The last development trend of sodium-sulfur batteries is the study of integrated module coordination and power management. Because in the application of large-scale energy storage, it is necessary to combine multiple single batteries to form a module (each module of NGK company is 50kW), and then combine multiple modules into a system. There are certain differences in the individual cells within the module, and there are also differences between different modules. Therefore, it is necessary to strictly control the charging and discharging time, voltage, current and other conditions of each single battery and module, otherwise the life of the battery system will be affected, and in severe cases, safety problems will also arise.

Generally speaking, in addition to improving the consistency of sodium-sulfur battery cells, the development of a charge-discharge management system is also one of the keys to improving the life and safety of sodium-sulfur batteries.

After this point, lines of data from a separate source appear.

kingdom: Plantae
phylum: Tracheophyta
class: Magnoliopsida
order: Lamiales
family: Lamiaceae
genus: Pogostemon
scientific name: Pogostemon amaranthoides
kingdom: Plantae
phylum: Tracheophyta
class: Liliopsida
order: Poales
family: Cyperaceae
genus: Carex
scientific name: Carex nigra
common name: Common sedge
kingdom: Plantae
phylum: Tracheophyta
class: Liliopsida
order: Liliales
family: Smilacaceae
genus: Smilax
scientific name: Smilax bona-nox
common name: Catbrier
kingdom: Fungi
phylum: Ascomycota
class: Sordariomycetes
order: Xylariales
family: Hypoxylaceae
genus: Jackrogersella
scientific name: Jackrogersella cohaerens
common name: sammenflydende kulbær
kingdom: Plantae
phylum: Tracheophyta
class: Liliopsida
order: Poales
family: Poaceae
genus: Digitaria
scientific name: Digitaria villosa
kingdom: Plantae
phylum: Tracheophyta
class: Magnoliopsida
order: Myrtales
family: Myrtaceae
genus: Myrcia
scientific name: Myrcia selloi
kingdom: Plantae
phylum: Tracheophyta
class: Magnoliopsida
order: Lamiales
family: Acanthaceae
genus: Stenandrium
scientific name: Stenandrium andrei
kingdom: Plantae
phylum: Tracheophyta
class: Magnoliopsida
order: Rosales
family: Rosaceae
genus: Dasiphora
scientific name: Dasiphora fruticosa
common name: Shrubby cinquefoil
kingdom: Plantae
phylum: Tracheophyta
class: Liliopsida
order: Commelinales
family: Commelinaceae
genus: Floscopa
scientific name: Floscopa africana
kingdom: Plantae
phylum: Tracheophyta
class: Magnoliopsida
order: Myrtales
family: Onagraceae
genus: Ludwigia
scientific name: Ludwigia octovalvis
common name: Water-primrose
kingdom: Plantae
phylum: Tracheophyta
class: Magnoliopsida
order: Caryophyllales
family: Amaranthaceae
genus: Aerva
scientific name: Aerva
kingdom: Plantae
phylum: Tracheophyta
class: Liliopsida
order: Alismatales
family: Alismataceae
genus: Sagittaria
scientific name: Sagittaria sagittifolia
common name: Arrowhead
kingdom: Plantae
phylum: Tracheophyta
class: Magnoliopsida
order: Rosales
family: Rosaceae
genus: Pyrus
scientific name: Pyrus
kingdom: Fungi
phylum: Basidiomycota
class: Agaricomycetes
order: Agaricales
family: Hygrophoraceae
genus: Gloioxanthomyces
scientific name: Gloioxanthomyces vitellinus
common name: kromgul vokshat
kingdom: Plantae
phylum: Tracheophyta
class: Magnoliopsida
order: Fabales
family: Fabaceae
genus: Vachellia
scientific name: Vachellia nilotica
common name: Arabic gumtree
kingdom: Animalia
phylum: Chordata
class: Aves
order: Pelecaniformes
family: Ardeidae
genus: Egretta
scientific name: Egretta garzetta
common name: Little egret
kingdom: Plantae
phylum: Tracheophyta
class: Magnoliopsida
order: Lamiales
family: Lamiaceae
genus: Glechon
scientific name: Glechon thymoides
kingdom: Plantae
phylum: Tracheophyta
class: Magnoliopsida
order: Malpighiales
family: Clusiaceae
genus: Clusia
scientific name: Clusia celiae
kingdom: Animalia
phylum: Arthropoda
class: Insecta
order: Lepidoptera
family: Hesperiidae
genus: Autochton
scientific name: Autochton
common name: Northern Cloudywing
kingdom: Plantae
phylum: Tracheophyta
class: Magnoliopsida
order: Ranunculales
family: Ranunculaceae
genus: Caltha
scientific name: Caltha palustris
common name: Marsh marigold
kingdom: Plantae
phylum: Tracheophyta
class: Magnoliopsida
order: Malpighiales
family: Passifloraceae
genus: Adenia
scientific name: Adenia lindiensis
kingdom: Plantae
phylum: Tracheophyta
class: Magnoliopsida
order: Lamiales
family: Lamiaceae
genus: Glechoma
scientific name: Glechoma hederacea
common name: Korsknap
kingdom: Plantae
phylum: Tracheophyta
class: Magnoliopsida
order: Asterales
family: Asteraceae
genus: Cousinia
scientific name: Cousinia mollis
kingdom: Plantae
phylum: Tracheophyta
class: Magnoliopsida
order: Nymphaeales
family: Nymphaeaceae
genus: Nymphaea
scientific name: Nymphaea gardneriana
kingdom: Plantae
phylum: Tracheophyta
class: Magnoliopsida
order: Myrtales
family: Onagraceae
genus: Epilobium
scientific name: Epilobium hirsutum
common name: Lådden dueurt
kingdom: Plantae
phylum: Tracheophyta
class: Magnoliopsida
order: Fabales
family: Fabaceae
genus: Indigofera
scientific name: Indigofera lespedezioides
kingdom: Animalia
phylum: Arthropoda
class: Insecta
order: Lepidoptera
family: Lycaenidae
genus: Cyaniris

The development trend of nickel-hydrogen battery technology

At present, the energy-type Ni-MH battery used in pure electric vehicles (EV) has a mass specific energy of 65~85Wh/kg, and the mass specific energy of high-capacity AA Ni-MH batteries can reach 110Wh/kg, and the volume specific energy is as high as 435Wh/L. In the future, the specific energy of nickel-hydrogen batteries will continue to increase as one of the development trends. Similarly, the specific power of nickel-metal hydride batteries will also be widely developed and applied with the development of HEV. Cobayses Corporation of the United States proposed that the specific power of next-generation power nickel-metal hydride batteries will reach 2000W/kg.

With the improvement of the performance of the cathode material, on the one hand, the charging performance of Ni-MH batteries at high temperatures and high rates is significantly improved, and the charge and discharge rate is closely related to the battery input and output power. In the future, the charge and discharge rate of nickel-metal hydride batteries will gradually increase with the improvement of materials. On the other hand, because the cycle performance of nickel-hydrogen batteries mainly depends on the negative electrode alloy, the reason for the capacity decline of the negative electrode alloy is more due to alloy powdering and surface corrosion inactivation during the electrochemical hydrogen absorption and desorption process. The development of basic research such as composition adjustment and improvement of the cycle performance of the negative electrode has made the cycle life of nickel-hydrogen batteries more than 8000 times and the capacity loss less than 20% is the trend of future research and development.

For nickel-based batteries (nickel-metal hydride, nickel-cadmium, nickel-zinc and other batteries), when the temperature is high, the potential of the oxygen evolution reaction will approach the positive electrode reaction, and the competition between the two will cause the positive electrode charge acceptance ability to deteriorate sharply. Specifically for nickel-hydrogen batteries, when the temperature is low, the electrocatalytic ability and hydrogen diffusion rate of the negative electrode alloy will also decrease significantly, so the kinetic performance cannot be compared with that at room temperature. At present, the specific output power of Panasonic’s nickel-hydrogen battery at -30 feet is only 150W/kg, which is about 10% of that at room temperature. From this point of view, maintaining the working environment temperature will be one of the main trends in the development of nickel-metal hydride batteries in the future.